Why not just use xmldocs with
Could this be applied to async code? Was having some issues figuring out how.
This is some older code, and I've played with a few versions of result now.
but I did often want to take a Result of Task of T and await it to get Result of T
Essentially to make anything awaitable you need to have a method that
returns a TaskAwaiter of T, or in our case Result of Task of T, which we can do with an extension method.
This is based off a different Result class I've been working with, but the basic idea should work.
Awesome, thank you for sharing. If you are willing, could you also add your newer approach to your Github? Would like to check that out too!
I don't see a lot of exception handling code because I believe in writing preventive code whenever in the stack that makes sense.
Yup. That’s mostly my intent here. Services with preventative code. In the event of some inability to complete the request, the services know more about what kind of failure happened than the controller, so I use the this enable them to dictate the correct HTTP Response.
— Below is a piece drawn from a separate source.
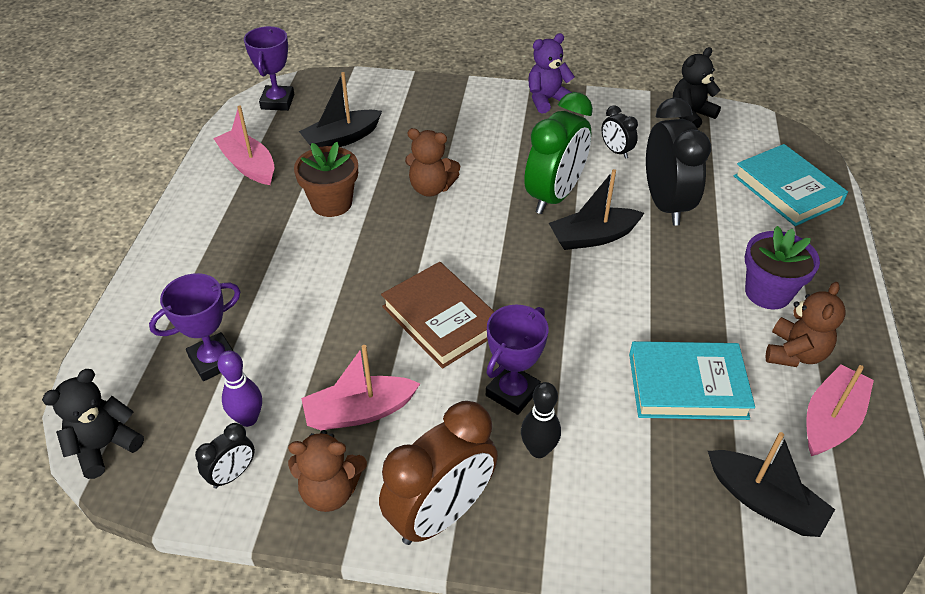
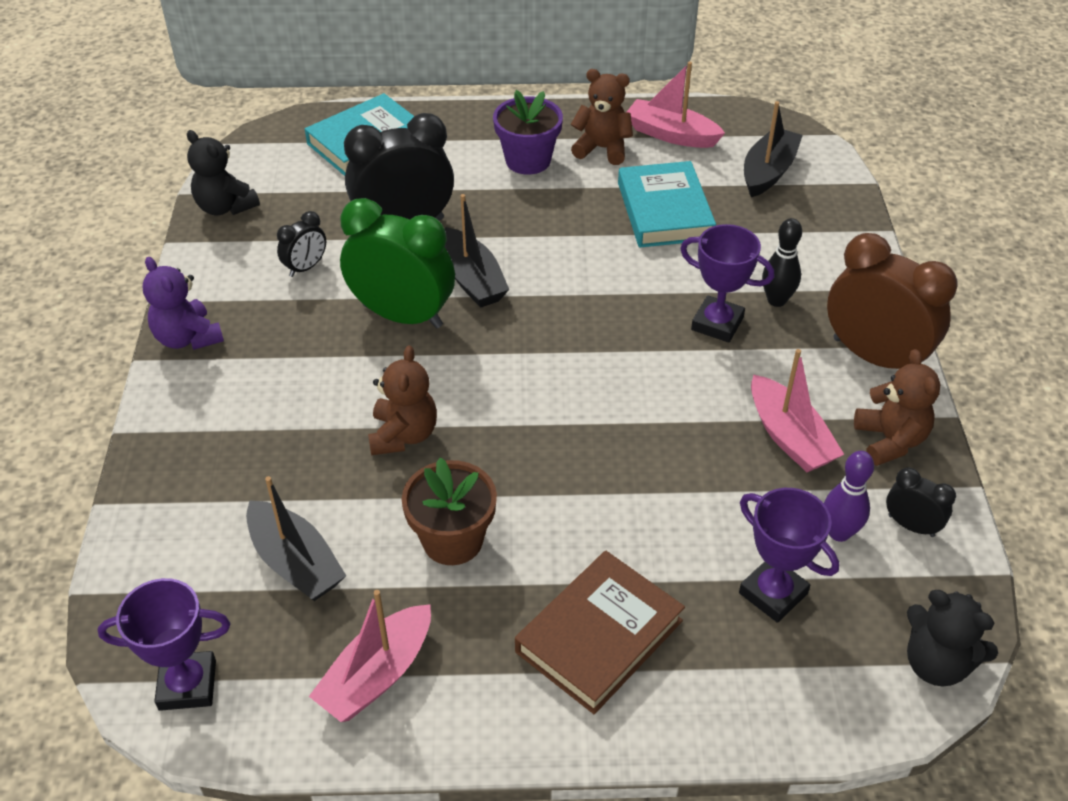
camera: 100 degrees left, 0 degrees up
brown book [381,262,494,369] -> brown book moved to [515,551,685,714]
Nice! seems quite useful in general for error handling, I might put this to use in some node side projects I have
thanks for the post!
I think you might need to come to the XXI century, to a more elegant, robust error handling in where we got rid of ResultXXX objects
Hey, I read your comment and was curious about what you think is a more elegant, robust error handling approach, but no details were listed in your comment. Would you expand on your thoughts here?
I use the following library to handle all exceptions without any try..catch in controllers. github.com/khellang/Middleware
Nice! Loved the implicit operator, cool approach reminds me of Option/Maybe.